Florida courts start with "the plain language of the policy, as bargained for by the parties." See Auto-Owners Ins. Co. v. Anderson, 756 So.2d 29, 34 (Fla.2000). If that language is unambiguous, it governs. If the relevant policy language is susceptible to more than one reasonable interpretation, one providing coverage and the other limiting coverage, the insurance policy is considered "ambiguous," and must be "interpreted liberally in favor of the insured and strictly against the drafter who prepared the policy." Id.

Under Florida law, the general rule is that an insurance company's duty to defend an insured is determined solely from the allegations in the complaint against the insured, not by the true facts of the cause of action against the insured, the insured's version of the facts or the insured's defenses. Amerisure Ins. Co. v. Gold Coast Marine Distributors, Inc., 771 So.2d 579, 580-81 (4th Fla. Dist.Ct.App.2000). If the allegations in the complaint state facts that bring the injury within the policy's coverage, the insurer must defend regardless of the merits of the lawsuit. Id. Furthermore, any doubt about the duty to defend must be resolved in favor of the insured. Id. at 581-82. Coverage is determined from examining the most recent amended pleading, not the original pleading. Cf. id. at 582. Conclusory "buzz words" unsupported by factual allegations are not sufficient to trigger coverage. Id.

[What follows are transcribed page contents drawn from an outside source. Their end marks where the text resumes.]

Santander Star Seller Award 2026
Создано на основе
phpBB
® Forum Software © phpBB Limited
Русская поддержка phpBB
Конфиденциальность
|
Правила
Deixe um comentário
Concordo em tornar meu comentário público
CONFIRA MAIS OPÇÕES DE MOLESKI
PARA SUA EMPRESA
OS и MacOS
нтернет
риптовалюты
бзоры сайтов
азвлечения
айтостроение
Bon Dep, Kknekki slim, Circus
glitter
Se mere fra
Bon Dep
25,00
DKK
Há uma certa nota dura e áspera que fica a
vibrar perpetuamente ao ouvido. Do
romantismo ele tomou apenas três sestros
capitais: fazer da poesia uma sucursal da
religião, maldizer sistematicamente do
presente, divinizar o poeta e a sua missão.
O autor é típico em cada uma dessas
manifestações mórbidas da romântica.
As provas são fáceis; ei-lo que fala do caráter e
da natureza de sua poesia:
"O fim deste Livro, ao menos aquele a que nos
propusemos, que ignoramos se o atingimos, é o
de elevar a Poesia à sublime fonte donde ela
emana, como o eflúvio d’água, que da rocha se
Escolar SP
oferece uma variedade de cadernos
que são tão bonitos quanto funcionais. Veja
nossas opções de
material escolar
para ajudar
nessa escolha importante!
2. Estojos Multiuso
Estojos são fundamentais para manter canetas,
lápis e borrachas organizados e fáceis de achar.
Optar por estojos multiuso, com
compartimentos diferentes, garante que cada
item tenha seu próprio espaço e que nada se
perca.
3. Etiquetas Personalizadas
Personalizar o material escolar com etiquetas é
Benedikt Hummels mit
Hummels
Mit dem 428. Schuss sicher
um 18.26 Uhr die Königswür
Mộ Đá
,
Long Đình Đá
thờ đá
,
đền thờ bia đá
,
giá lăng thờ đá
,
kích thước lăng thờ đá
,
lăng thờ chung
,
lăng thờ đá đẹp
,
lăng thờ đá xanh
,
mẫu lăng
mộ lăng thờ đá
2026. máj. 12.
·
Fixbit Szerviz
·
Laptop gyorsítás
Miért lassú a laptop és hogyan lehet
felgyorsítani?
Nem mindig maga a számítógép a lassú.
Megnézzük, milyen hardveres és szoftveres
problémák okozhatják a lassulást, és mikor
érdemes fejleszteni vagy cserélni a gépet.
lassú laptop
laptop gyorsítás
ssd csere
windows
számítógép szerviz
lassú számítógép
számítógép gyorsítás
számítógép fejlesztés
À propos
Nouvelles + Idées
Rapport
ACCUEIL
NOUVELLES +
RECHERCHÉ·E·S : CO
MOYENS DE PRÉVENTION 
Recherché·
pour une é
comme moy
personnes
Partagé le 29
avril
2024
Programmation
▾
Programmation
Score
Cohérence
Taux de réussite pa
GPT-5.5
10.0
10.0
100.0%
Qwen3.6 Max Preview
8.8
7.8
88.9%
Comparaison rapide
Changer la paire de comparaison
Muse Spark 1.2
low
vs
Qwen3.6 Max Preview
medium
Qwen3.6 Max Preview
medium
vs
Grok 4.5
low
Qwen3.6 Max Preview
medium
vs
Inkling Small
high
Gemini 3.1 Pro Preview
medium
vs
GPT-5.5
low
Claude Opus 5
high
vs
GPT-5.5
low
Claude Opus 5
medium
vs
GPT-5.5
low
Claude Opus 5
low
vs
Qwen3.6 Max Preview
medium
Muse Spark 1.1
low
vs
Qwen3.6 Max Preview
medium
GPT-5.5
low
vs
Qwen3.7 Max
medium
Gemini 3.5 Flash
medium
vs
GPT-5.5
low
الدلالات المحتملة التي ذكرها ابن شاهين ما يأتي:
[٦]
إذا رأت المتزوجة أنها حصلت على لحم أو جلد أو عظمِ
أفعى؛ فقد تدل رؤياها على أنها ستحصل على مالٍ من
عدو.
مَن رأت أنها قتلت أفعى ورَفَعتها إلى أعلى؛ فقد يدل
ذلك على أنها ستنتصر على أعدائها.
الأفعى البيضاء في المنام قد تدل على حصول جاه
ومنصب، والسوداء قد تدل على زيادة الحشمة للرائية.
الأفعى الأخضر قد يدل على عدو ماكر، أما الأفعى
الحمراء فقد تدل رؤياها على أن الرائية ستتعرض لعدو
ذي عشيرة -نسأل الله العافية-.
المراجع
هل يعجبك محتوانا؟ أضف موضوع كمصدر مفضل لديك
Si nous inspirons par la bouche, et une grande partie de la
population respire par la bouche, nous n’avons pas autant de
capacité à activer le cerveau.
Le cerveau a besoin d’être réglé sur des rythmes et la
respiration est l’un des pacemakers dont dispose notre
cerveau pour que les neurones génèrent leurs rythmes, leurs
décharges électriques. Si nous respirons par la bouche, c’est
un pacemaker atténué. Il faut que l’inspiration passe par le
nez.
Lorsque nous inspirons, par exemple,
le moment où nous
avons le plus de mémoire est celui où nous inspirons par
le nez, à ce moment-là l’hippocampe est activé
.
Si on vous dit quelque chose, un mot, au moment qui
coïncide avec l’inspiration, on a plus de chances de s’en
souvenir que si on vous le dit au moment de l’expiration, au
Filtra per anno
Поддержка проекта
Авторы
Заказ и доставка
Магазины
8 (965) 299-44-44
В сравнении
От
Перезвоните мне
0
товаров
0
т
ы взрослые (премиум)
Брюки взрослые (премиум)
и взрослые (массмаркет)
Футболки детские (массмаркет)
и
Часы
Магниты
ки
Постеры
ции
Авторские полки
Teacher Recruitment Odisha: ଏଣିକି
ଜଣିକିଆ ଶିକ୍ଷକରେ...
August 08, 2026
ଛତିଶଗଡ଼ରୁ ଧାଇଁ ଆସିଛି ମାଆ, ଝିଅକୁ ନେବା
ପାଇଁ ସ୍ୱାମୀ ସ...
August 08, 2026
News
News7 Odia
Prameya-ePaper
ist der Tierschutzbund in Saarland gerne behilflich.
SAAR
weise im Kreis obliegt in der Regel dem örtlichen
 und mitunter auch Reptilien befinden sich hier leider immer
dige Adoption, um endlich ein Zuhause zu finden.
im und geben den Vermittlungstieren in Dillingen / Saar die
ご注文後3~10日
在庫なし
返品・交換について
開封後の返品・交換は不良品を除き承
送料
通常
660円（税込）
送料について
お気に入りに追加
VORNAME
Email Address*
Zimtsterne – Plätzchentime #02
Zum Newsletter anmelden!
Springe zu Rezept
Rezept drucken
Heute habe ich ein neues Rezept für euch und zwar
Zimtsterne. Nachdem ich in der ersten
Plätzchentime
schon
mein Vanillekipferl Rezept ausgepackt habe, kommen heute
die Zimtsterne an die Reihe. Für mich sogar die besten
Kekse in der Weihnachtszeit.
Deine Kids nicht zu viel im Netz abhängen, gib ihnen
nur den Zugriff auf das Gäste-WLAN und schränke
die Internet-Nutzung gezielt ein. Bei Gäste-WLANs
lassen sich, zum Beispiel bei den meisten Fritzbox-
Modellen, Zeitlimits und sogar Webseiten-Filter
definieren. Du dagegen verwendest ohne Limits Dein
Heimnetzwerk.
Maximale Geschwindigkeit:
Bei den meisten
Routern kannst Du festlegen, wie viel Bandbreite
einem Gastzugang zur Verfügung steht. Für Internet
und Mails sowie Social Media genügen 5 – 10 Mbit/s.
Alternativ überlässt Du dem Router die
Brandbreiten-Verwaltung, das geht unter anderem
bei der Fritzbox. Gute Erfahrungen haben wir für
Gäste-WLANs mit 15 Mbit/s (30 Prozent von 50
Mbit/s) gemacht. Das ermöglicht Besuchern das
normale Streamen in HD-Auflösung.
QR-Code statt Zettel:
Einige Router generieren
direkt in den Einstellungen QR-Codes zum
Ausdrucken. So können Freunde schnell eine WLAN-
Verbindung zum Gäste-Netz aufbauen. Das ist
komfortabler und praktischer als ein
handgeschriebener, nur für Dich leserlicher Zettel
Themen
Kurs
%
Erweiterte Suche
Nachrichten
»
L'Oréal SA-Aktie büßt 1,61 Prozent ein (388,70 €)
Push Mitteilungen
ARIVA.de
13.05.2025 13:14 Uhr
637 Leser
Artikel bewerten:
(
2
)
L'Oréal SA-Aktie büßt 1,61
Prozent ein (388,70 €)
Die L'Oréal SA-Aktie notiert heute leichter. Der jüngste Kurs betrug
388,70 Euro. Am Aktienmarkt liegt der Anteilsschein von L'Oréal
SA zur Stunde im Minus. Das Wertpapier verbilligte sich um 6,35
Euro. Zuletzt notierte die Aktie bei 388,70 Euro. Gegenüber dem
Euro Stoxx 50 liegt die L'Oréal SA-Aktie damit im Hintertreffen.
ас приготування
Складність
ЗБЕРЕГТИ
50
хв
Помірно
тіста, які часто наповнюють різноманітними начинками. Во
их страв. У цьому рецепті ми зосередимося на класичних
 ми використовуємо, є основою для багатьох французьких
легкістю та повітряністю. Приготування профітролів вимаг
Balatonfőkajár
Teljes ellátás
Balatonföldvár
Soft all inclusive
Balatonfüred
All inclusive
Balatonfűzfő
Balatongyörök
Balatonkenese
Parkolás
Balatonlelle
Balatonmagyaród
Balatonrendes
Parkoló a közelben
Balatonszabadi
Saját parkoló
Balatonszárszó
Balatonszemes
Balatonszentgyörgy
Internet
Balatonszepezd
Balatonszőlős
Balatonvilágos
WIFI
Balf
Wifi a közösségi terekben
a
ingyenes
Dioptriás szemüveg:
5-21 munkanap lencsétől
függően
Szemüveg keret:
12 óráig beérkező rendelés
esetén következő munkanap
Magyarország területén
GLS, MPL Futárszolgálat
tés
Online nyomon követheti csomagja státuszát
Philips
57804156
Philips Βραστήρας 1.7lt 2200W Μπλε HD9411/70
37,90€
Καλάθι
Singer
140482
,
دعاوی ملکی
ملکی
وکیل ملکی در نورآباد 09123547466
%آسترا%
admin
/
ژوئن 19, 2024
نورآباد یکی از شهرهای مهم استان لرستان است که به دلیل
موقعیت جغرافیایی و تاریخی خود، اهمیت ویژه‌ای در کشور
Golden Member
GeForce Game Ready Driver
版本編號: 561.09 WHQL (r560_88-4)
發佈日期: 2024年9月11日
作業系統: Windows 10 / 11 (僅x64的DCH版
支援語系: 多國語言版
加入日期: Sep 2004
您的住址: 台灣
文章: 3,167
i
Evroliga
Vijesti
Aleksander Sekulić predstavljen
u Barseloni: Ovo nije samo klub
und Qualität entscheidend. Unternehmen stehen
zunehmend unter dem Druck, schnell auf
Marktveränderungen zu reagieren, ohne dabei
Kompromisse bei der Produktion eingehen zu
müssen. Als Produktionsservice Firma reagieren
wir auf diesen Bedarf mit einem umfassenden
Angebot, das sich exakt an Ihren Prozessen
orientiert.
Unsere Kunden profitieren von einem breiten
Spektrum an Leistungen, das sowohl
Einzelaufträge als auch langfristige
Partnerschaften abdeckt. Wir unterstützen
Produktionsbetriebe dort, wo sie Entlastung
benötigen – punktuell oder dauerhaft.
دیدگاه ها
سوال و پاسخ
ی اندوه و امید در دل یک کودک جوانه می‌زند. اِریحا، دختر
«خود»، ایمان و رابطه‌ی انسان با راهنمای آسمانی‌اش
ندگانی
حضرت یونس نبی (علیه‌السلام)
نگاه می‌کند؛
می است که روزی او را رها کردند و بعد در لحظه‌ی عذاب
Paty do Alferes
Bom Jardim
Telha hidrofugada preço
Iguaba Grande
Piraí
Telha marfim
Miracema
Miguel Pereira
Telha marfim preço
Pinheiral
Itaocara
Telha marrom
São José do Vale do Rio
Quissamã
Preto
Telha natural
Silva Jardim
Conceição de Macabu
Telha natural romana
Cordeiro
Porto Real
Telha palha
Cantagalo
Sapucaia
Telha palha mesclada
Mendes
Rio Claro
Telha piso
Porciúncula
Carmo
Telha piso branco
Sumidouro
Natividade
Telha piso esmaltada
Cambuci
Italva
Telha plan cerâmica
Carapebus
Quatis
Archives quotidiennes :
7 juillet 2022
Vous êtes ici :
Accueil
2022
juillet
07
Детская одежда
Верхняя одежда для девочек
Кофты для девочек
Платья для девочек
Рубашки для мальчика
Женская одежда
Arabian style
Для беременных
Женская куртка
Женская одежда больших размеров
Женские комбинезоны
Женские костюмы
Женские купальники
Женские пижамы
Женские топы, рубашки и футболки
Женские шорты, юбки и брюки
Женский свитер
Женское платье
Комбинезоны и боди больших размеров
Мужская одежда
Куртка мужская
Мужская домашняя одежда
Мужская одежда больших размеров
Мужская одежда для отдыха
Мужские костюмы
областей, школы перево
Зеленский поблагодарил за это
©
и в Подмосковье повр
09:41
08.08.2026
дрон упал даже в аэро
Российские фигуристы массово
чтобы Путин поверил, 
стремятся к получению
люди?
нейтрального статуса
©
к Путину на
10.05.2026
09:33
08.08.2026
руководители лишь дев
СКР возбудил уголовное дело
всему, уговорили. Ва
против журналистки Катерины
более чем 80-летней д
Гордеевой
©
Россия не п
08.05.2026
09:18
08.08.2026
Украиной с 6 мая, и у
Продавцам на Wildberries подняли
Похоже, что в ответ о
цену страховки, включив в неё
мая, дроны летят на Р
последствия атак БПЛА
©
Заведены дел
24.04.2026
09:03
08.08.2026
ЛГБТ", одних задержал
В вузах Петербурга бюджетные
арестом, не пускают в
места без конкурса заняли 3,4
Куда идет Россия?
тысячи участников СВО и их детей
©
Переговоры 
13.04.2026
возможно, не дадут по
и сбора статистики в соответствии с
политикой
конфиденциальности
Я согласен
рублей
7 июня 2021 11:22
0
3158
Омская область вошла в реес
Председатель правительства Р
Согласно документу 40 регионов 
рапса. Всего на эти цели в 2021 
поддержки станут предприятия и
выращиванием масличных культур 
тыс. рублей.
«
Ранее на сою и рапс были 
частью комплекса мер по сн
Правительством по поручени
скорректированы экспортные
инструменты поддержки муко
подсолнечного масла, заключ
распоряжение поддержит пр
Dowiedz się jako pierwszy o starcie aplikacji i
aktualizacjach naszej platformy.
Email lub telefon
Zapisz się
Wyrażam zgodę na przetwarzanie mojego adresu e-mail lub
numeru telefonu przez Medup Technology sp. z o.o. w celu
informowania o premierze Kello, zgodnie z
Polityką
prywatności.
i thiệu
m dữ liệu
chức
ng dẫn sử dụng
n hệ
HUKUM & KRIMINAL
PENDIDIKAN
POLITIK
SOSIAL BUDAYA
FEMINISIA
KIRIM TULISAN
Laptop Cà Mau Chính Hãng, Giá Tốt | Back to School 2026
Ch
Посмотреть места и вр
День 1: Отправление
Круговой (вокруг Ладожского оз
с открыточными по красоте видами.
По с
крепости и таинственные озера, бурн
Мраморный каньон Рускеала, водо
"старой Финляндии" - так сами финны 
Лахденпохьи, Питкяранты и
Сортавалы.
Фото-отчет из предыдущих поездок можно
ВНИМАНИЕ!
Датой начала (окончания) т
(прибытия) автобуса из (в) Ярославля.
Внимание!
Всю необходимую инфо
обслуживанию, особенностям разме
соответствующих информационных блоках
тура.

In 1998, one district court observed that "[a]n insurance company's duty to defend intellectual property claims under the rubric of `advertising injury' is the subject of countless lawsuits — indeed, a recent litigation explosion — throughout the country." Winklevoss Consultants, Inc. v. Federal Ins. Co., 991 F.Supp. 1024, 1026 (N.D.Ill.1998). The following year, the Third Circuit commented that "[t]he applicability of [advertising injury coverage] to a variety of torts has been the subject of numerous cases in federal courts. With varying degrees of success, insured parties have sought coverage for the underlying actions of patent infringement, trademark or trade dress infringement, misappropriation of trade secrets or other confidential information." Frog, Switch & Mfg.Co. v. Travelers Ins. Co., 193 F.3d 742, 747 (3d Cir.1999).